In this Aug. 12, 2015 photo, a board on display at a news conference at the Nassau County District Attorney’s Office in Mineola, N.Y., shows a police handout photo of Jason Golson-Orelus, who evaded authorities for months but was finally arrested after grabbing a stack of bills with a GPS tracking device planted inside.
ASSOCIATED PRESS Enlarge
MINEOLA, N.Y. — For months, police trying to solve a Long Island robbery spree had little more to go on than grainy surveillance footage of a man in a hoodie and black ski mask holding up one gas station or convenience store after another.
That was until the gunman made off with a stack of bills that investigators had secretly embedded with a GPS tracking device.
Within days, a suspect accused of pulling off nearly a dozen heists — including one in which a clerk was killed — was behind bars, and officers were crediting technology that has become commonplace around the U.S. over the past five years or so.
“Those tools are part of our arsenal,” Nassau County Police Chief Steven Skrynecki said after the arrest this summer, adding that GPS is now used “as a matter of course in our investigations.”
But the tiny satellite-connected devices — embedded by the manufacturer or slipped by police into stacks of cash, pill bottles or other commonly stolen items — are raising questions from legal experts over what they see as the potential for abuse by law enforcement authorities. They wonder whether some of these cases will stand up in court.
In 2012 the U.S. Supreme Court took up the police practice of planting GPS trackers on suspects’ vehicles to monitor their movements, and it set certain constitutional boundaries on their use. It stopped short of saying a warrant is always required.
But that narrow ruling didn’t specifically address the embedding of GPS devices pre-emptively in objects that are apt to be stolen. Nor did it address how long police can engage in tracking or how they can use that information.
That has left judges with little guidance.
“This is the latest chapter in the challenge to the Fourth Amendment by new technology,” said George Washington University constitutional law professor Jonathan Turley. “There is always a concern technology can outstrip existing constitutional law. Now it’s up to the courts to decide when police departments can use this technology to facilitate an arrest and prosecution.”
So far, there have been few constitutional challenges, in part because the technology is new, but also because some defendants have pleaded guilty.
Legal experts said the courts have generally held that when people steal something containing a tracking device, police are within their rights to go after them. For decades, police have been catching car thieves through LoJack radio-tracking devices.
But civil libertarians said a legal issue could arise if police deliberately leave the tracker on for an extended amount of time to find out, for example, what other crimes the suspect might be mixed up in.
“As a baseline, I don’t think people should be tracked with GPS without a warrant,” said Jay Stanley, a policy analyst with the American Civil Liberties Union. “If somebody steals an object and the police don’t arrest them for six months and just collect information about how they’re living their life, that could be problematic.”
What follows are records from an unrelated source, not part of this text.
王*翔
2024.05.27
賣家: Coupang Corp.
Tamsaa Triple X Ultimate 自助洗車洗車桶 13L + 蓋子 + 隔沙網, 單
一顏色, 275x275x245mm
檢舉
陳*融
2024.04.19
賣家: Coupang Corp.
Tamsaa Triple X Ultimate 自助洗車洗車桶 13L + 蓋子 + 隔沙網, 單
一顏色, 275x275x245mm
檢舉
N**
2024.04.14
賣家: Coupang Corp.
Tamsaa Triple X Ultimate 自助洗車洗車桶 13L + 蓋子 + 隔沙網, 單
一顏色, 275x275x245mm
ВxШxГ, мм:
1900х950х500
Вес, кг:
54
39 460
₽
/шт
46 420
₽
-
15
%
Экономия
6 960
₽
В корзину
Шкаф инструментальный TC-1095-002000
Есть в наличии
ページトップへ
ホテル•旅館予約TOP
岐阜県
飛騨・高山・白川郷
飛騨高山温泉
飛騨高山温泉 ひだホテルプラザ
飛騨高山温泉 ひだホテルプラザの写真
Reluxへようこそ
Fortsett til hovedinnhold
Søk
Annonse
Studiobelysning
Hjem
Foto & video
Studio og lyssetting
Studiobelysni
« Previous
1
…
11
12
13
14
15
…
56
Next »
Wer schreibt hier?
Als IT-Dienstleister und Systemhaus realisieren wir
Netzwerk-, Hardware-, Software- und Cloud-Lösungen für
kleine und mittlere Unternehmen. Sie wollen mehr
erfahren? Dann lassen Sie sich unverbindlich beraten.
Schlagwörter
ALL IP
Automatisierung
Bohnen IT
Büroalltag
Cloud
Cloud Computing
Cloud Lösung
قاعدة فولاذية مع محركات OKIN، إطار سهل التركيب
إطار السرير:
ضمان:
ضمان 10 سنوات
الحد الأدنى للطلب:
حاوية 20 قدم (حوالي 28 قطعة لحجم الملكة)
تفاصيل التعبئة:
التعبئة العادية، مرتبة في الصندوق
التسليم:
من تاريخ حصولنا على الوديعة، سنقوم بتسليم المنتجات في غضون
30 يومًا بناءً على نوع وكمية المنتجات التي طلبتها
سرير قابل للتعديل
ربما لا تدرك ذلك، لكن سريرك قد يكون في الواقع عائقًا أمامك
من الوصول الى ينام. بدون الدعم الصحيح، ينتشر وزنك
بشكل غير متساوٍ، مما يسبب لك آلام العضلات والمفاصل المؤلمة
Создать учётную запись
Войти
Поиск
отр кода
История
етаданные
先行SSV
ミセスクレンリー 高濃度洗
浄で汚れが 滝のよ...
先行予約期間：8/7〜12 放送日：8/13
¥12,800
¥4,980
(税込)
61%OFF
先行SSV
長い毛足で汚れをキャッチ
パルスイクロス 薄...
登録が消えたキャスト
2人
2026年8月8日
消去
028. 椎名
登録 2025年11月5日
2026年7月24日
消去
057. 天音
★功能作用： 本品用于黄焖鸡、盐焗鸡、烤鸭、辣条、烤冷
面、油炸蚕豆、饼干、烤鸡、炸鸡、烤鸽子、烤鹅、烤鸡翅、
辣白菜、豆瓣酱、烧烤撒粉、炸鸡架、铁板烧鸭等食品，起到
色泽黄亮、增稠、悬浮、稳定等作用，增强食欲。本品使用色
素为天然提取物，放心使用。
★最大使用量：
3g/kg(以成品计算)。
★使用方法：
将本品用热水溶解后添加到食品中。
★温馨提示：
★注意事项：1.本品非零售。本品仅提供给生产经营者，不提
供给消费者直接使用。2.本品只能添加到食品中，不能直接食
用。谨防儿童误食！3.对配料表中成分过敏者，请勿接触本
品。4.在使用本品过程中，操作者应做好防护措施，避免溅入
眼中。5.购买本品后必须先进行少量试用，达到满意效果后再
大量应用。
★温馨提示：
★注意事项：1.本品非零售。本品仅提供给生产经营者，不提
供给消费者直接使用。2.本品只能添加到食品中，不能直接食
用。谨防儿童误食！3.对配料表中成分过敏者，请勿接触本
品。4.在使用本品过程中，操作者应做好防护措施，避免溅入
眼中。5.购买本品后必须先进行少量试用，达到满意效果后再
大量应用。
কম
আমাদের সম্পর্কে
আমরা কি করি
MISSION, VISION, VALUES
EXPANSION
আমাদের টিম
Also, legal experts worry that innocent people could get in trouble for unwittingly possessing something implanted with a GPS device.
“Just because Jim steals the money, maybe the one wad that had the GPS was one he gave to pay off a loan, or he borrowed a friend’s car and left that one there,” said New York lawyer Amy Marion.
In a case on appeal in Buffalo, a bank robbery defendant who police say was caught with a GPS-tagged bag of money is challenging his conviction, though not on constitutional grounds. He contends the cash was not enough to convict him.
The use of GPS highlights what some experts bemoan as the fast-shrinking zone of privacy nowadays, when security cameras are seemingly on every block, wireless devices broadcast our locations and tollbooths electronically record our travels.
“Not only are we living in a fishbowl society, the government can now track us in real time in the fishbowl,” Turley said.
GPS is the 21st-century version of the exploding dye pack that bank tellers slip into the bag of money during a holdup. The pack blows up outside the bank, staining the robber and the cash.
When someone walks out the door with a GPS tracker, a silent activation signal is sent to police. Officers can then use an online map, updated every few seconds, to pinpoint the object’s location,
The use of GPS has expanded as the devices have gotten smaller. Trackers as thin as a pencil can be hidden in wads of about two dozen bills.
They are also slipped into “bait bottles” of pills to thwart drugstore thieves. The bottles are typically kept behind the counter and are handed over by the pharmacist if a robber demands drugs.
The maker of the painkiller OxyContin says such bottles used in 33 states have helped police make nearly 160 arrests.
In Redlands, California, a criminal attached a “skimmer” — a device for stealing people’s credit card numbers — to a gas pump. Police put GPS on the skimmer, then caught the suspect after he collected the equipment.
In other cases, officers have made arrests through “virtual stakeouts” after leaving trackers in copper wire, bicycles and laptops.
In Long Island’s Nassau County, 23-year-old Joshua Golson-Orelus has been charged with murder and armed robbery in the series of heists. His attorney declined to comment about the role of GPS.
“We’re in a different world than we were 30 years ago,” said James Carver, president of the police union in Nassau County, “and we need to take advantage of what’s being offered out there.”